Cuando, de cría, iba por mi pueblo con alguno de mis primos, era habitual que me preguntaran «¿y tú, chica, de quién eres?». La respuesta solía ser una retahíla de nombres y datos que se alargaba hasta que quien me lo había preguntado caía en quién era mi padre, mi madre o, al menos, mis abuelos. «La de Javi Gepeto, de los que viven en la calle El Cristo, hijos de Vicente el comunista». Así hasta que mi interlocutor, que solía ser interlocutora, se quedaba conforme.

Volví a aquella retahíla la semana pasada. No fue porque nadie me preguntara de quién soy, sino porque, en unas jornadas en las que coincidimos, la escritora Aurora Pimentel dijo que habíamos sustituido el «¿y tú de quién eres?» por «¿a qué te dedicas?». Y que habíamos perdido con ello. Tiene mucha razón Aurora, pues la primera pregunta remite al ser, mientras que la segunda sólo remite al hacer. A la coyuntura de cómo consigue uno llenar la nevera cada mes, que hemos convertido en la parte central de nuestra identidad.

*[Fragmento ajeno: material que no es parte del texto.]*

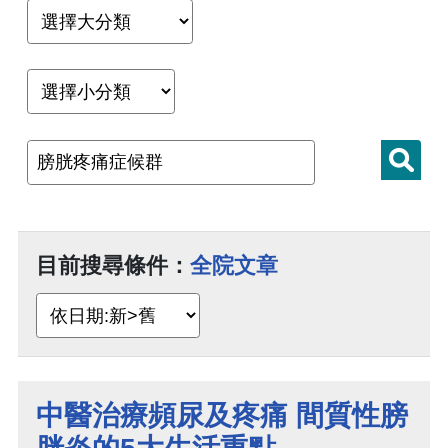
目前搜尋條件：
全院文章
中醫治療頻尿及疼痛 間質性膀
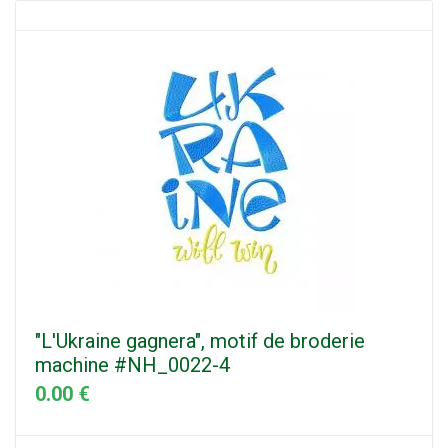
"L'Ukraine gagnera", motif de broderie
machine #NH_0022-4
0.00 €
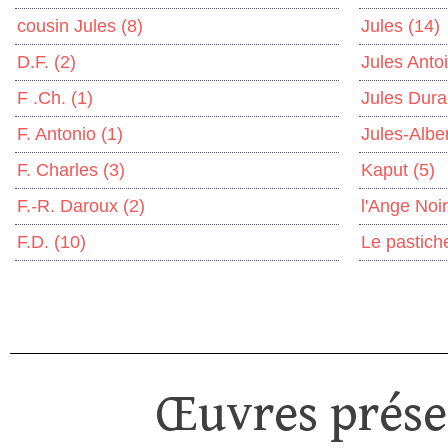
cousin Jules
(8)
Jules
(14)
D.F.
(2)
Jules Anto
F .Ch.
(1)
Jules Dur
F. Antonio
(1)
Jules-Albe
F. Charles
(3)
Kaput
(5)
F.-R. Daroux
(2)
l'Ange Noi
F.D.
(10)
Le pastic
Œuvres présen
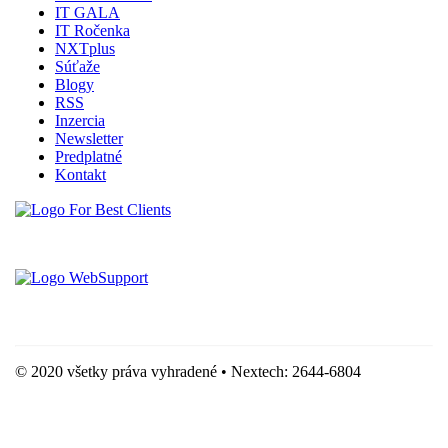
IT GALA
IT Ročenka
NXTplus
Súťaže
Blogy
RSS
Inzercia
Newsletter
Predplatné
Kontakt
Vytvorené spoločnosťou For Best Clients, s.r.o.
Hostingove služby poskytuje spoločnosť WebSupport, s.r.o.
© 2020 všetky práva vyhradené • Nextech: 2644-6804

No es que seamos idiotas ni que nos hayamos vuelto locos, pues cualquiera sabe que ser hija de Javi Gepeto es más importante que acudir a una oficina, a una redacción o a la caja de una tienda durante ocho horas al día, cinco días a la semana. Lo que sucede es que no somos libres. Todo modelo económico y político trae consigo un modelo humano, una cosmovisión, una serie de valores de acuerdo a los que, seamos o no conscientes, pensamos, miramos o vivimos. Nos es sencillo imaginar el tipo humano que daba como resultado de, por ejemplo, la URSS: funcionarios con traje gris, individuos bombardeados por la propaganda que comían todo el rato sopa y patatas. O de una teocracia islámica: oprimidos y opresores, líderes radicalizados y triste pueblo sometido. Sin embargo, nos es complicado pensarnos a nosotros mismos como parte y resultado de un sistema. Nos es difícil admitir que nuestras elecciones o deseos están prescritas y condicionadas. El mayor triunfo del liberalismo es hacer pasar por libertad el imperativo.

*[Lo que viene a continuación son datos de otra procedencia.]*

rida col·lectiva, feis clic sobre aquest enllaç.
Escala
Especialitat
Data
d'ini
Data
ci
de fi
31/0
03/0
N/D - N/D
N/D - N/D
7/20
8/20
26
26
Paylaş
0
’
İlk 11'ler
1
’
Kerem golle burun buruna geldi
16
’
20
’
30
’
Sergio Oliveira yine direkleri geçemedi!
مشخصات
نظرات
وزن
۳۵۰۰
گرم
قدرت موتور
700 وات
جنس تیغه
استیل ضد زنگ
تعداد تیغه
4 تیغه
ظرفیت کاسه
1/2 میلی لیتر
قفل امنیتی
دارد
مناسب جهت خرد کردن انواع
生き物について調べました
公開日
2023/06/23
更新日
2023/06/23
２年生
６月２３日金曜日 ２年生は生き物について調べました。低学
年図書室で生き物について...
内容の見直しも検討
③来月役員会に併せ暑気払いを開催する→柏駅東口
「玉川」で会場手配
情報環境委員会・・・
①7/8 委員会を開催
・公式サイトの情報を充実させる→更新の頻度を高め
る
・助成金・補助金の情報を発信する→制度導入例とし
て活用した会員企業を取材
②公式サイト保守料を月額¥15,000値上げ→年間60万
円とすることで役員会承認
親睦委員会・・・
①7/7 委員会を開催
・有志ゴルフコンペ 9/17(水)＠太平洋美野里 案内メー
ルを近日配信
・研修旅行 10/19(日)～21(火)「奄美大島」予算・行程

Sin embargo, el mercado y sus lógicas van conquistando incluso las parcelas más tontas. Justo después de las jornadas en las que Aurora Pimentel comentó que la parte central de nuestra identidad era el trabajo, quedé con una amiga que me contó que se había apuntado a pole dance. Y no se lo dije, pero lo primero que pensé fue que se parece muchísimo a otra amiga que tengo que también hace pole dance: ambas llevan el mismo pelo y las mismas uñas, tienen tatuajes parecidos y leen cosas similares. Después caí en la cuenta de que yo, que voy a yoga, me parezco bastante a bastantes de las chicas que van a yoga conmigo. Que llevamos ropa muy parecida y que seguramente tengamos algunas ideas similares.

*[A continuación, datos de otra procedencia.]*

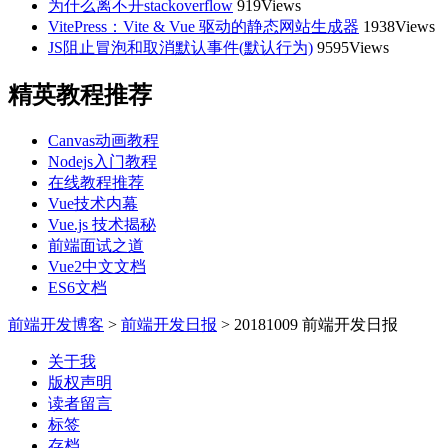
为什么离不开stackoverflow
919Views
VitePress：Vite & Vue 驱动的静态网站生成器
1938Views
JS阻止冒泡和取消默认事件(默认行为)
9595Views
精英教程推荐
Canvas动画教程
Nodejs入门教程
在线教程推荐
Vue技术内幕
Vue.js 技术揭秘
前端面试之道
Vue2中文文档
ES6文档
前端开发博客
>
前端开发日报
>
20181009 前端开发日报
关于我
版权声明
读者留言
标签
存档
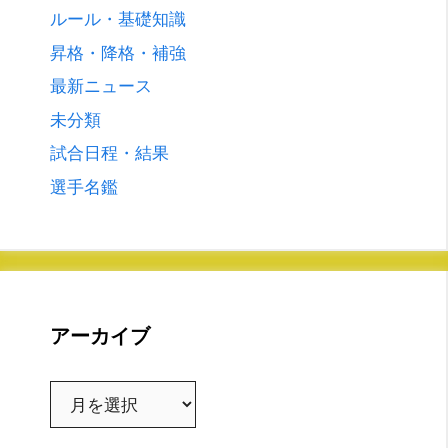
ルール・基礎知識
昇格・降格・補強
最新ニュース
未分類
試合日程・結果
選手名鑑
アーカイブ
ア
ー
カ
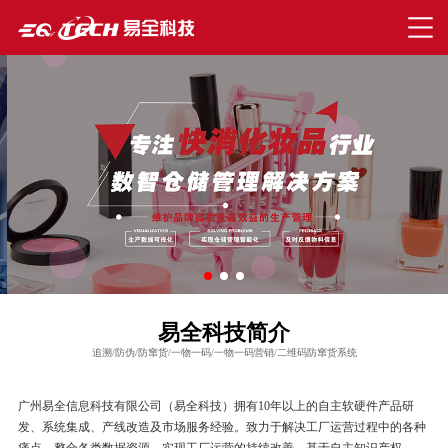
易全科技简介
追溯/防伪/防窜货/一物一码/一物一码营销/二维码防窜货系统
广州易全信息科技有限公司（易全科技）拥有10年以上的自主软硬件产品研
发、系统集成、产线改造及市场服务经验。致力于解决工厂运营过程中的各种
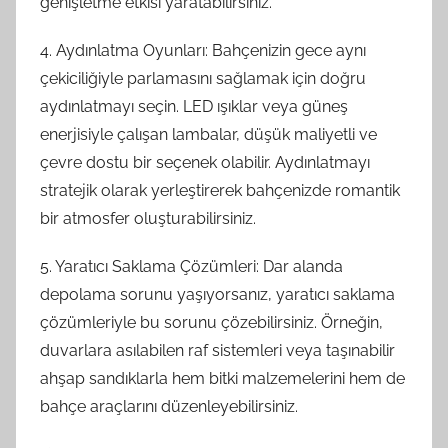
genişletme etkisi yaratabilirsiniz.
4. Aydınlatma Oyunları: Bahçenizin gece aynı
çekiciliğiyle parlamasını sağlamak için doğru
aydınlatmayı seçin. LED ışıklar veya güneş
enerjisiyle çalışan lambalar, düşük maliyetli ve
çevre dostu bir seçenek olabilir. Aydınlatmayı
stratejik olarak yerleştirerek bahçenizde romantik
bir atmosfer oluşturabilirsiniz.
5. Yaratıcı Saklama Çözümleri: Dar alanda
depolama sorunu yaşıyorsanız, yaratıcı saklama
çözümleriyle bu sorunu çözebilirsiniz. Örneğin,
duvarlara asılabilen raf sistemleri veya taşınabilir
ahşap sandıklarla hem bitki malzemelerini hem de
bahçe araçlarını düzenleyebilirsiniz.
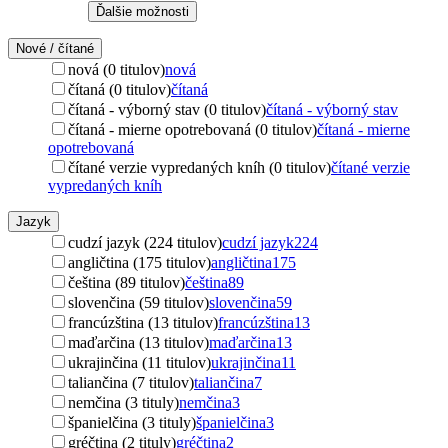
Ďalšie možnosti
Nové / čítané
nová (0 titulov)
nová
čítaná (0 titulov)
čítaná
čítaná - výborný stav (0 titulov)
čítaná - výborný stav
čítaná - mierne opotrebovaná (0 titulov)
čítaná - mierne
opotrebovaná
čítané verzie vypredaných kníh (0 titulov)
čítané verzie
vypredaných kníh
Jazyk
cudzí jazyk (224 titulov)
cudzí jazyk
224
angličtina (175 titulov)
angličtina
175
čeština (89 titulov)
čeština
89
slovenčina (59 titulov)
slovenčina
59
francúzština (13 titulov)
francúzština
13
maďarčina (13 titulov)
maďarčina
13
ukrajinčina (11 titulov)
ukrajinčina
11
taliančina (7 titulov)
taliančina
7
nemčina (3 tituly)
nemčina
3
španielčina (3 tituly)
španielčina
3
gréčtina (2 tituly)
gréčtina
2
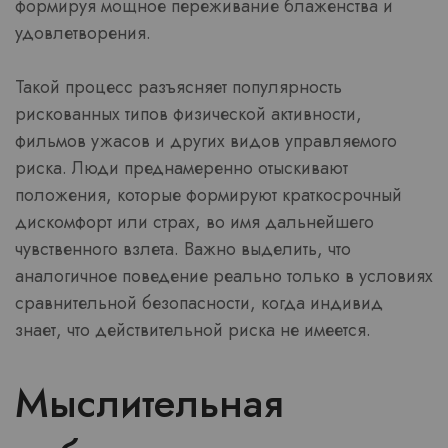
формируя мощное переживание блаженства и
удовлетворения.
Такой процесс разъясняет популярность
рискованных типов физической активности,
фильмов ужасов и других видов управляемого
риска. Люди преднамеренно отыскивают
положения, которые формируют краткосрочный
дискомфорт или страх, во имя дальнейшего
чувственного взлета. Важно выделить, что
аналогичное поведение реально только в условиях
сравнительной безопасности, когда индивид
знает, что действительной риска не имеется.
Мыслительная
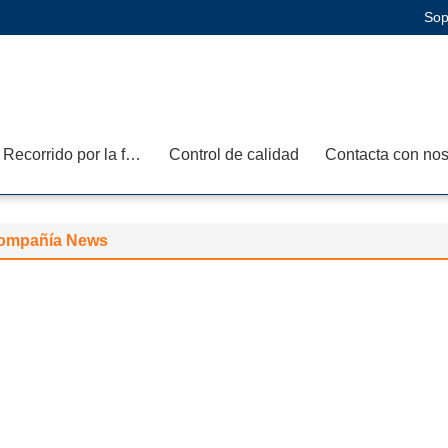
Sop
Recorrido por la fábrica
Control de calidad
ompañía News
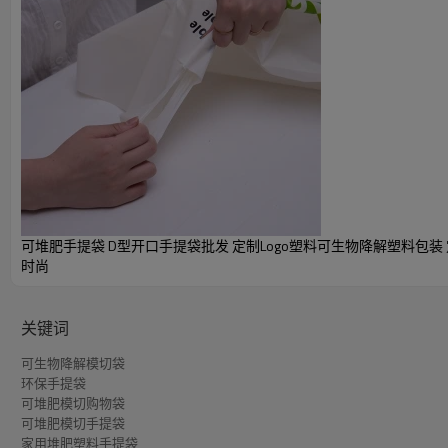
产品详细参数
目录- Torise Biomaterials
可堆肥和可生物降
可持续发展框架：
可堆肥手提袋 D型开口手提袋批发 定制Logo塑料可生物降解塑料包装
时尚
零浪费和可持续发
类型：
材料：
PLA/PBAT/
关键词
宽度/高度：
10-50cm/10-20
可生物降解模切袋
厚度：
0.012-0.1mm或定
环保手提袋
可堆肥模切购物袋
最大 4 色（Pant
可堆肥模切手提袋
设计印刷：
无二，将您的美好
家用堆肥塑料手提袋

Queramos admitirlo o no, en un presente en el que somos a la vez consumidores y producto, incluso la disciplina que uno elige practicar o los hobbies en los que decide invertir su tiempo están condicionados por el afuera más que por el adentro. Por un impulso estético del que después puede nacer –o no– un interés genuino. Por sed de identidad más que de deporte o entretenimiento. Por tener algo que poner en la bio de Instagram, algo a lo que pertenecer, algo que nos haga ser, en una época en la que el valor y la identidad están en lo que uno produce y consume –ya sean productos o experiencias–, y no en ser hijo del panadero y la Lola, nieto de los de la calle Colón.